TASK STATEMENT: Copy the rows word for word, starting at the beginning and ending with the line that contains "Ein absurder Showdown". Include that line, and leave the pictures out of your copy.

---------- EXTRACTED RECORDS

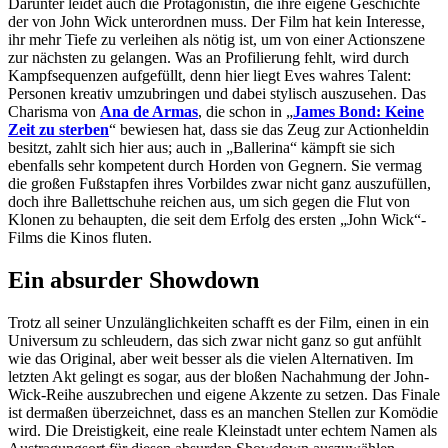
Darunter leidet auch die Protagonistin, die ihre eigene Geschichte
der von John Wick unterordnen muss. Der Film hat kein Interesse,
ihr mehr Tiefe zu verleihen als nötig ist, um von einer Actionszene
zur nächsten zu gelangen. Was an Profilierung fehlt, wird durch
Kampfsequenzen aufgefüllt, denn hier liegt Eves wahres Talent:
Personen kreativ umzubringen und dabei stylisch auszusehen. Das
Charisma von
Ana de Armas
, die schon in „
James Bond: Keine
Zeit zu sterben
“ bewiesen hat, dass sie das Zeug zur Actionheldin
besitzt, zahlt sich hier aus; auch in „Ballerina“ kämpft sie sich
ebenfalls sehr kompetent durch Horden von Gegnern. Sie vermag
die großen Fußstapfen ihres Vorbildes zwar nicht ganz auszufüllen,
doch ihre Ballettschuhe reichen aus, um sich gegen die Flut von
Klonen zu behaupten, die seit dem Erfolg des ersten „John Wick“-
Films die Kinos fluten.
Ein absurder Showdown
Trotz all seiner Unzulänglichkeiten schafft es der Film, einen in ein
Universum zu schleudern, das sich zwar nicht ganz so gut anfühlt
wie das Original, aber weit besser als die vielen Alternativen. Im
letzten Akt gelingt es sogar, aus der bloßen Nachahmung der John-
Wick-Reihe auszubrechen und eigene Akzente zu setzen. Das Finale
ist dermaßen überzeichnet, dass es an manchen Stellen zur Komödie
wird. Die Dreistigkeit, eine reale Kleinstadt unter echtem Namen als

--------------------

RESULT FOR THIS EXERCISE:
Darunter leidet auch die Protagonistin, die ihre eigene Geschichte
der von John Wick unterordnen muss. Der Film hat kein Interesse,
ihr mehr Tiefe zu verleihen als nötig ist, um von einer Actionszene
zur nächsten zu gelangen. Was an Profilierung fehlt, wird durch
Kampfsequenzen aufgefüllt, denn hier liegt Eves wahres Talent:
Personen kreativ umzubringen und dabei stylisch auszusehen. Das
Charisma von
Ana de Armas
, die schon in „
James Bond: Keine
Zeit zu sterben
“ bewiesen hat, dass sie das Zeug zur Actionheldin
besitzt, zahlt sich hier aus; auch in „Ballerina“ kämpft sie sich
ebenfalls sehr kompetent durch Horden von Gegnern. Sie vermag
die großen Fußstapfen ihres Vorbildes zwar nicht ganz auszufüllen,
doch ihre Ballettschuhe reichen aus, um sich gegen die Flut von
Klonen zu behaupten, die seit dem Erfolg des ersten „John Wick“-
Films die Kinos fluten.
Ein absurder Showdown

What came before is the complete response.